**WHAT YOU WILL DO**
Could you please retype exactly the lines from the start of the records below through the line that contains "к без костей, много", both included, and leave out the pictures?

**SUPPLIED RECORDS**
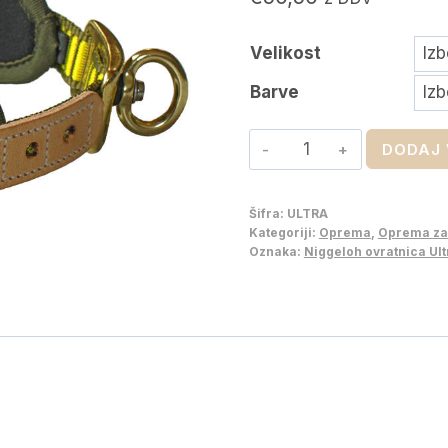
Velikost
Barve
Niggeloh
DODAJ 
ovratnica
Ultra
Šifra:
ULTRA
količina
Kategoriji:
Oprema
,
Oprema za 
Oznaka:
Niggeloh ovratnica Ult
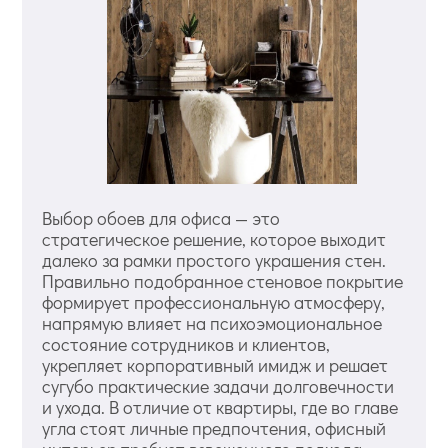
Выбор обоев для офиса — это
стратегическое решение, которое выходит
далеко за рамки простого украшения стен.
Правильно подобранное стеновое покрытие
формирует профессиональную атмосферу,
напрямую влияет на психоэмоциональное
состояние сотрудников и клиентов,
укрепляет корпоративный имидж и решает
сугубо практические задачи долговечности
и ухода. В отличие от квартиры, где во главе
угла стоят личные предпочтения, офисный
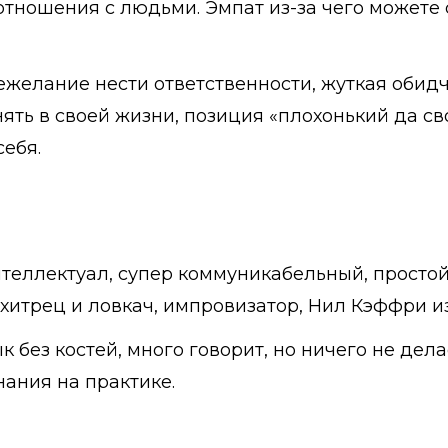
тношения с людьми. Эмпат из-за чего можете с
нежелание нести ответственности, жуткая обидч
енять в своей жизни, позиция «плохонький да 
себя.
теллектуал, супер коммуникабельный, простой
 хитрец и ловкач, импровизатор, Нил Кэффри и
к без костей, много говорит, но ничего не дела
нания на практике.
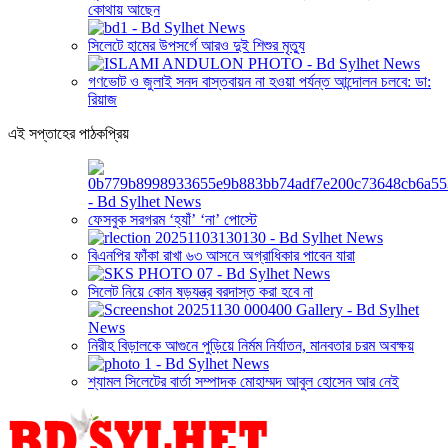
কোথায় আছেন
সিলেটে হামের উপসর্গে আরও দুই শিশুর মৃত্যু
গণভোট ও জুলাই সনদ বাস্তবায়ন না হওয়া পর্যন্ত আন্দোলন চলবে: ডা:
রিয়াজ
এই সপ্তাহের পাঠকপ্রিয়
ফেসবুক সরগরম ‘হ্যাঁ’ ‘না’ পোস্টে
বিএনপির ফাঁকা রাখা ৬৩ আসনে অগ্রাধিকার পাবেন যারা
সিলেট নিয়ে কোন ষড়যন্ত্র বরদাস্ত করা হবে না
নিরীহ বিড়ালকে আগুনে পুড়িয়ে নির্মম নির্যাতন, মানবতার চরম অবক্ষয়
শ্যামল সিলেটের বার্তা সম্পাদক মোহাম্মদ আবুল হোসেন আর নেই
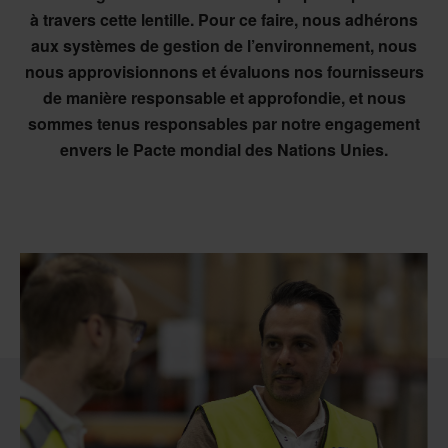
à travers cette lentille. Pour ce faire, nous adhérons
aux systèmes de gestion de l’environnement, nous
nous approvisionnons et évaluons nos fournisseurs
de manière responsable et approfondie, et nous
sommes tenus responsables par notre engagement
envers le Pacte mondial des Nations Unies.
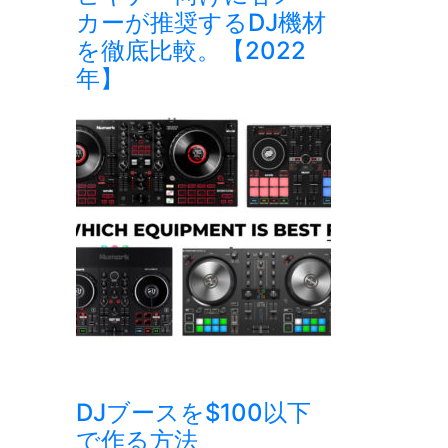
カーが推奨するDJ機材
を徹底比較。【2022
年】
DJブースを$100以下
で作る方法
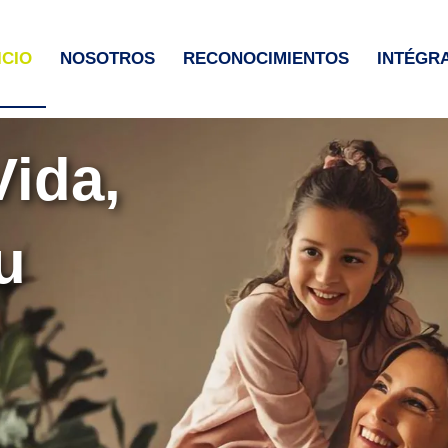
ICIO
NOSOTROS
RECONOCIMIENTOS
INTÉGR
Vida,
u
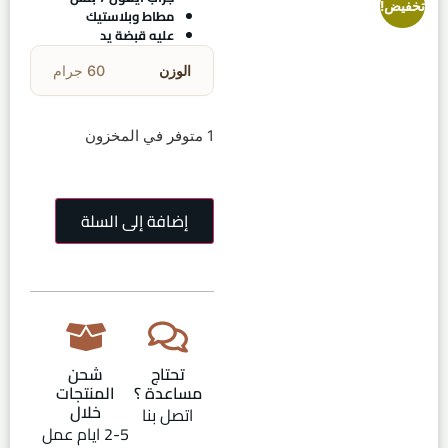
تخفيض!
مطاط وبلاستيك
عليه قبضة يد
الوزن
60 جرام
1 متوفر في المخزون
إضافة إلى السلة
تحتاج
شحن
مساعدة ؟
المنتجات
خلال
اتصل بنا
2-5 ايام عمل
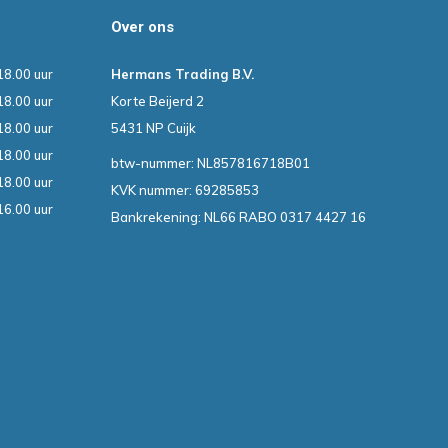
Over ons
18.00 uur
Hermans Trading B.V.
18.00 uur
Korte Beijerd 2
18.00 uur
5431 NP Cuijk
18.00 uur
btw-nummer: NL857816718B01
18.00 uur
KVK nummer: 69285853
16.00 uur
Bankrekening: NL66 RABO 0317 4427 16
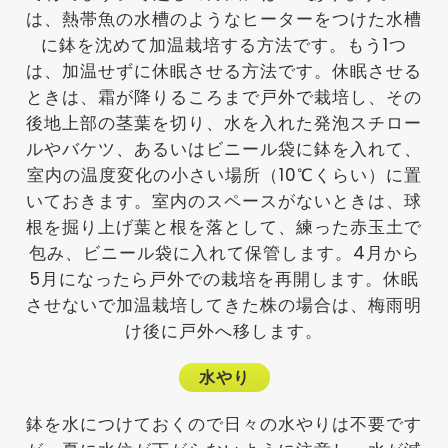
は、熱帯魚の水槽のようなヒーターをつけた水槽
に鉢を沈めて加温栽培する方法です。もう1つ
は、加温せずに休眠させる方法です。休眠させる
ときは、霜が降りるころまで戸外で栽培し、その
後地上部の茎葉を切り、水を入れた発泡スチロー
ルやバケツ、あるいはビニール袋に鉢を入れて、
室内の温度変化の小さい場所（10℃くらい）に置
いておきます。室内のスペースがないときは、球
根を掘り上げ葉と根を落として、練った赤玉土で
包み、ビニール袋に入れて保管します。4月から
5月になったら戸外での栽培を再開します。休眠
させないで加温栽培してきた株の場合は、梅雨明
け後に戸外へ移します。
水やり
鉢を水につけておくので日々の水やりは不要です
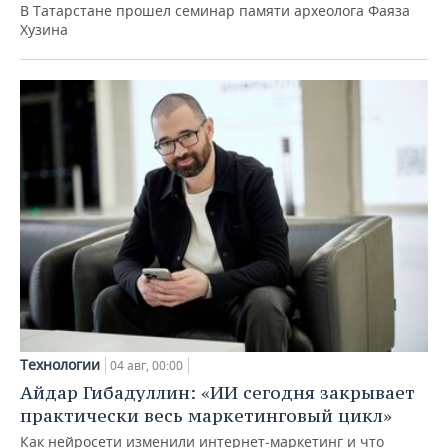
В Татарстане прошел семинар памяти археолога Фаяза
Хузина
Технологии
04 авг, 00:00
Айдар Гибадуллин: «ИИ сегодня закрывает
практически весь маркетинговый цикл»
Как нейросети изменили интернет-маркетинг и что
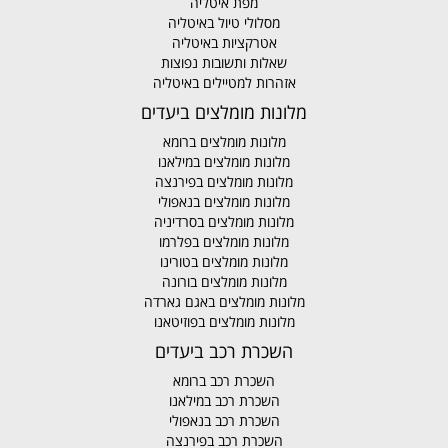
מפת איטליה
מסלולי טיול באיטליה
אטרקציות באיטליה
שאלות ותשובות נפוצות
אזהרות למטיילים באיטליה
מלונות מומלצים ביעדים
מלונות מומלצים ברומא
מלונות מומלצים במילאנו
מלונות מומלצים בפירנצה
מלונות מומלצים בנאפולי
מלונות מומלצים בסרדיניה
מלונות מומלצים בפלרמו
מלונות מומלצים בטורינו
מלונות מומלצים בורונה
מלונות מומלצים באגם גארדה
מלונות מומלצים בפוזיטאנו
השכרת רכב ביעדים
השכרת רכב ברומא
השכרת רכב במילאנו
השכרת רכב בנאפולי
השכרת רכב בפירנצה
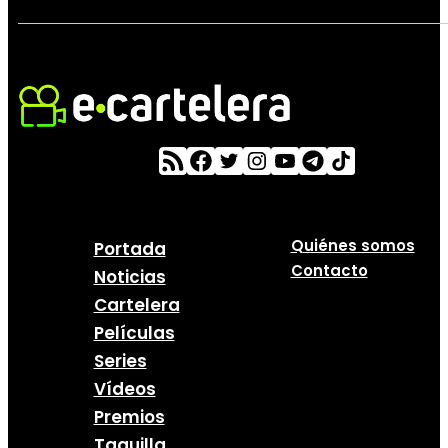
Quiénes somos
Portada
Contacto
Noticias
Cartelera
Películas
Series
Vídeos
Premios
Taquilla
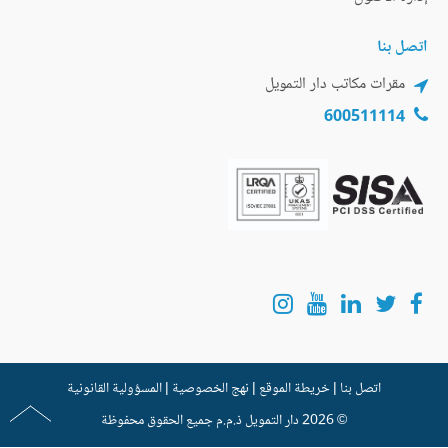
اتصل بنا
مقرات مكاتب دار التمويل
600511114
اتصل بنا
|
خريطة الموقع
|
نهج الخصوصية
|
المسؤولية القانونية
© 2026
دار التمويل
ذ.م.م جميع الحقوق محفوظة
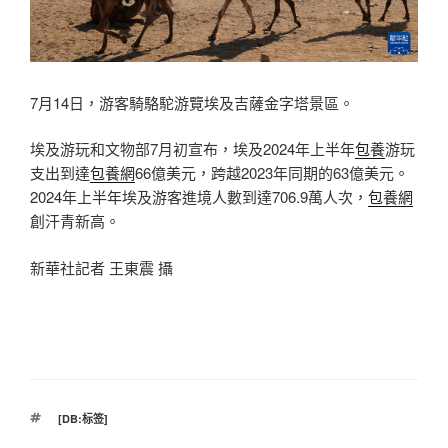
7月14日，游客騎駱駝游覽埃及吉薩金字塔景區。
埃及游玩和文物部7月初宣布，埃及2024年上半年
包養
游玩
支出到達
包養網
66億美元，跨越2023年同期的63億美元。
2024年上半年埃及游客進境人數到達706.9萬人次，
包養網
創汗青新高。
新華社記者 王東震 攝
標
[DB:标签]
籤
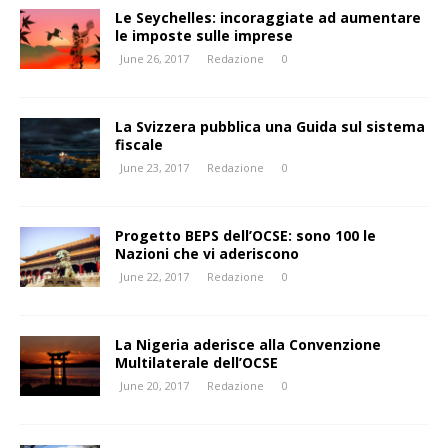
Le Seychelles: incoraggiate ad aumentare
le imposte sulle imprese
June 26, 2017
Redazione
0
La Svizzera pubblica una Guida sul sistema
fiscale
June 23, 2017
Redazione
0
Progetto BEPS dell’OCSE: sono 100 le
Nazioni che vi aderiscono
June 22, 2017
Redazione
0
La Nigeria aderisce alla Convenzione
Multilaterale dell’OCSE
June 20, 2017
Redazione
0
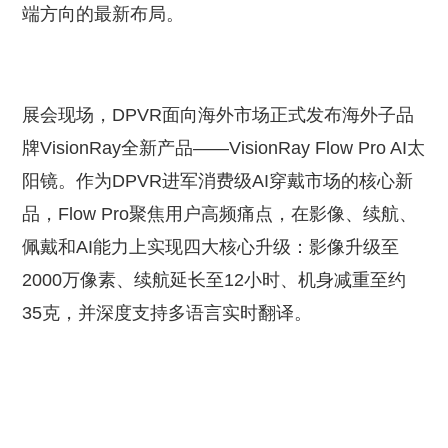
端方向的最新布局。
展会现场，DPVR面向海外市场正式发布海外子品
牌VisionRay全新产品——VisionRay Flow Pro AI太
阳镜。作为DPVR进军消费级AI穿戴市场的核心新
品，Flow Pro聚焦用户高频痛点，在影像、续航、
佩戴和AI能力上实现四大核心升级：影像升级至
2000万像素、续航延长至12小时、机身减重至约
35克，并深度支持多语言实时翻译。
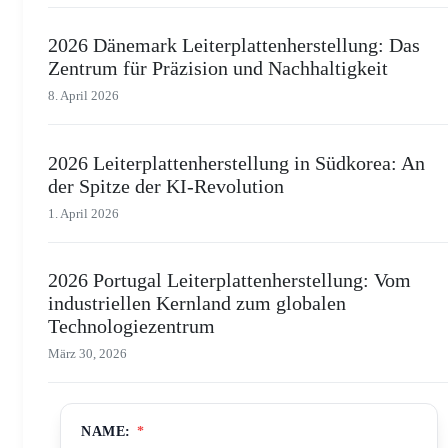
2026 Dänemark Leiterplattenherstellung: Das
Zentrum für Präzision und Nachhaltigkeit
8. April 2026
2026 Leiterplattenherstellung in Südkorea: An
der Spitze der KI-Revolution
1. April 2026
2026 Portugal Leiterplattenherstellung: Vom
industriellen Kernland zum globalen
Technologiezentrum
März 30, 2026
NAME:
*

**RESULT OF THIS EXERCISE**
Velikost
Barve
Niggeloh
DODAJ 
ovratnica
Ultra
Šifra:
ULTRA
količina
Kategoriji:
Oprema
,
Oprema za 
Oznaka:
Niggeloh ovratnica Ult
Выбор обоев для офиса — это
стратегическое решение, которое выходит
далеко за рамки простого украшения стен.
Правильно подобранное стеновое покрытие
формирует профессиональную атмосферу,
напрямую влияет на психоэмоциональное
состояние сотрудников и клиентов,
укрепляет корпоративный имидж и решает
сугубо практические задачи долговечности
и ухода. В отличие от квартиры, где во главе
угла стоят личные предпочтения, офисный
тношения с людьми. Эмпат из-за чего можете с
нежелание нести ответственности, жуткая обидч
енять в своей жизни, позиция «плохонький да 
себя.
теллектуал, супер коммуникабельный, простой
 хитрец и ловкач, импровизатор, Нил Кэффри и
к без костей, много говорит, но ничего не дела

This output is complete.